La idea detrás de Vera no es competir en el mercado tradicional de procesadores, sino crear una plataforma optimizada para la nueva generación de inteligencia artificial, donde CPU, GPU y memoria trabajen como un único ecosistema. NVIDIA busca que sus sistemas sean más eficientes en tareas de inferencia y agentes de IA, dos áreas que están creciendo rápidamente dentro de la industria tecnológica.
Lo importante de este movimiento es que NVIDIA ya proyecta ingresos multimillonarios únicamente con sus CPU, dejando claro que no se trata de un experimento.
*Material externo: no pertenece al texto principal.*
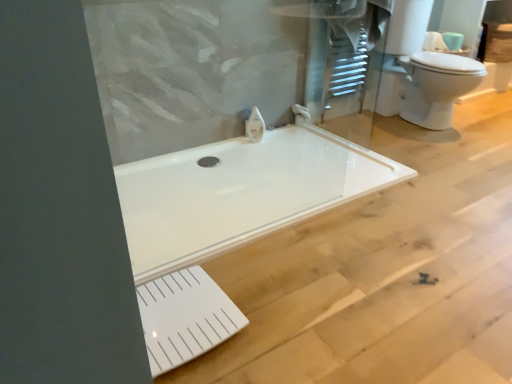
This screenshot has height=384, width=512. Identify the location of vacant space in front of white glossy faucet at upper center, positioned as the second faucet in back-to-front order. (254, 149).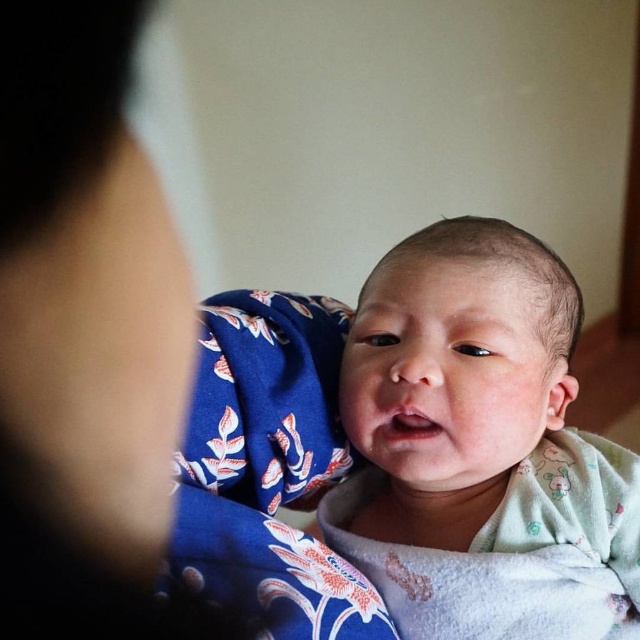
Question: Does smooth skin at upper left lie behind soft white swaddle at center?

Choices:
 (A) yes
 (B) no

Answer: (B)

Question: Does smooth skin at upper left have a lesser width compared to soft white swaddle at center?

Choices:
 (A) yes
 (B) no

Answer: (A)

Question: Which of the following is the closest to the observer?

Choices:
 (A) (26, 628)
 (B) (445, 401)

Answer: (A)

Question: Where is smooth skin at upper left located in relation to soft white swaddle at center in the image?

Choices:
 (A) below
 (B) above

Answer: (B)

Question: Which of the following is the closest to the observer?

Choices:
 (A) 93,289
 (B) 492,448

Answer: (A)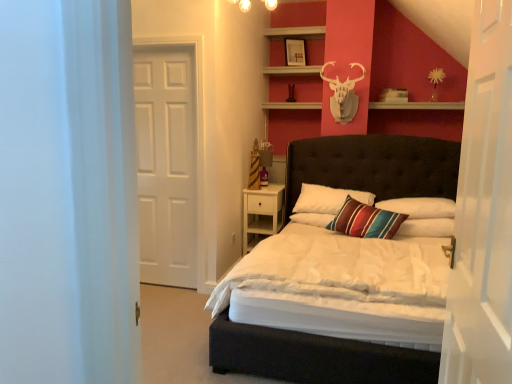
Question: Is white glossy door at right, the second door positioned from the left, shorter than white matte door at left, positioned as the 2th door in right-to-left order?

Choices:
 (A) no
 (B) yes

Answer: (B)

Question: From the image's perspective, would you say white glossy door at right, the 1th door from the right, is shown under white matte door at left, the 1th door viewed from the left?

Choices:
 (A) yes
 (B) no

Answer: (A)

Question: Is white matte door at left, the 1th door viewed from the left, surrounded by white glossy door at right, the first door viewed from the front?

Choices:
 (A) no
 (B) yes

Answer: (A)

Question: Is white glossy door at right, the 1th door from the right, smaller than white matte door at left, which ranks as the 2th door in front-to-back order?

Choices:
 (A) yes
 (B) no

Answer: (B)

Question: Is white glossy door at right, the first door viewed from the front, oriented away from white matte door at left, the 1th door viewed from the left?

Choices:
 (A) yes
 (B) no

Answer: (B)

Question: From a real-world perspective, is striped fabric pillow at center, which appears as the third pillow when viewed from the left, positioned above or below wooden shelf at upper center?

Choices:
 (A) above
 (B) below

Answer: (B)

Question: Visually, is striped fabric pillow at center, the first pillow from the right, positioned to the left or to the right of wooden shelf at upper center?

Choices:
 (A) right
 (B) left

Answer: (B)

Question: Is point (446, 223) closer or farther from the camera than point (438, 105)?

Choices:
 (A) closer
 (B) farther

Answer: (A)

Question: Relative to wooden shelf at upper center, is striped fabric pillow at center, the first pillow from the right, in front or behind?

Choices:
 (A) front
 (B) behind

Answer: (A)

Question: Is point (181, 110) closer or farther from the camera than point (350, 170)?

Choices:
 (A) closer
 (B) farther

Answer: (A)

Question: Is white matte door at left, positioned as the 2th door in right-to-left order, in front of or behind matte black bed at center in the image?

Choices:
 (A) behind
 (B) front

Answer: (A)

Question: Based on their sizes in the image, would you say white matte door at left, which ranks as the 2th door in front-to-back order, is bigger or smaller than matte black bed at center?

Choices:
 (A) big
 (B) small

Answer: (B)

Question: From a real-world perspective, is white matte door at left, which ranks as the 2th door in front-to-back order, physically located above or below matte black bed at center?

Choices:
 (A) below
 (B) above

Answer: (B)

Question: In terms of height, does striped fabric pillow at center, which appears as the third pillow when viewed from the left, look taller or shorter compared to white glossy door at right, which ranks as the 2th door in back-to-front order?

Choices:
 (A) short
 (B) tall

Answer: (A)

Question: Is striped fabric pillow at center, which appears as the third pillow when viewed from the left, wider or thinner than white glossy door at right, the 1th door from the right?

Choices:
 (A) thin
 (B) wide

Answer: (B)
La empresa quiere reducir la dependencia de procesadores externos y controlar por completo la infraestructura de sus servidores de IA.
Mientras Intel y AMD continúan dominando el mercado x86, el crecimiento de la IA está cambiando las prioridades de las grandes compañías tecnológicas. Ahora ya no solo importa tener más núcleos o mayor potencia bruta, sino contar con arquitecturas diseñadas específicamente para inteligencia artificial. Y ahí es donde NVIDIA cree tener ventaja.
Aunque Vera no está pensada para usuarios domésticos o gaming, este movimiento podría cambiar el equilibrio del mercado de servidores en los próximos años y abrir una nueva etapa en la competencia por el control del hardware para IA.